Start of MATERIAL FOR THIS EXERCISE

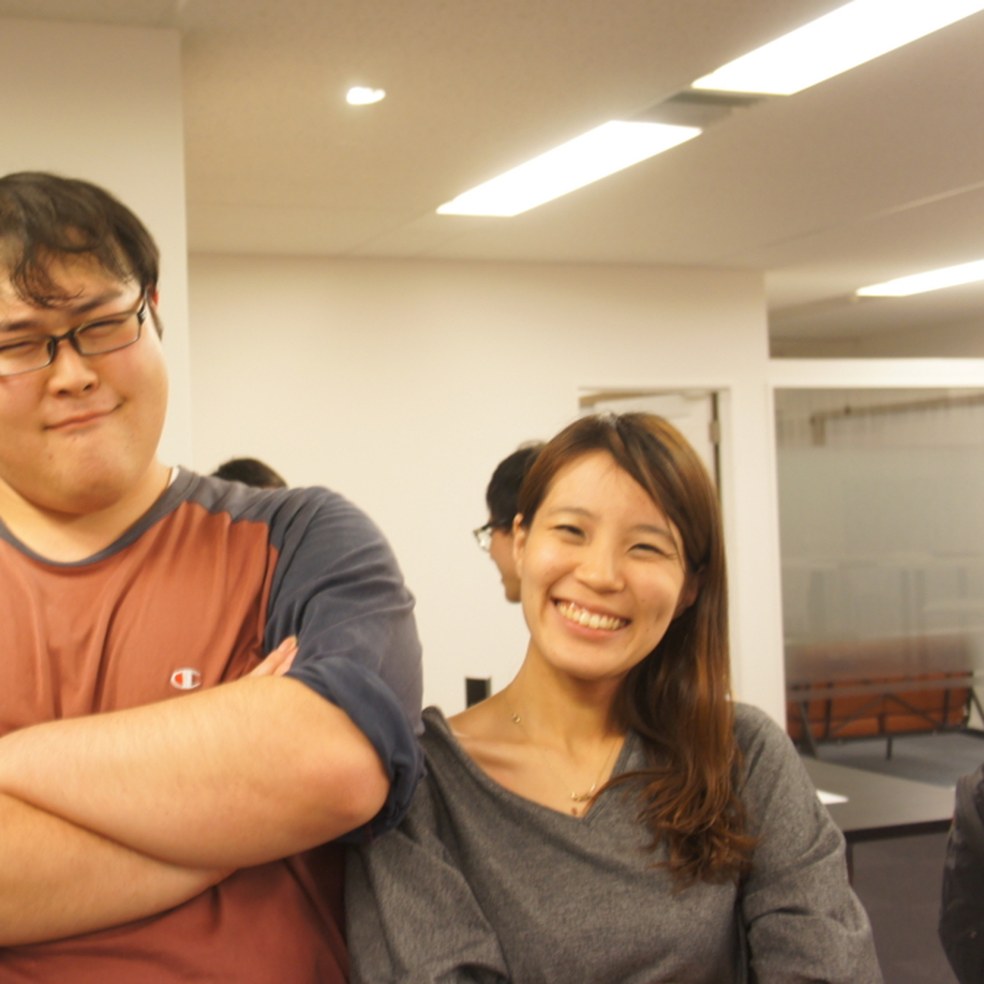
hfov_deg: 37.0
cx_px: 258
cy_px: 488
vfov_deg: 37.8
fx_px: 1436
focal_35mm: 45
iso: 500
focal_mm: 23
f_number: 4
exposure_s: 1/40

End of MATERIAL FOR THIS EXERCISE

Copy every record exactly, dropping the images.

TASK OUTPUT
hfov_deg: 37.0
cx_px: 258
cy_px: 488
vfov_deg: 37.8
fx_px: 1436
focal_35mm: 45
iso: 500
focal_mm: 23
f_number: 4
exposure_s: 1/40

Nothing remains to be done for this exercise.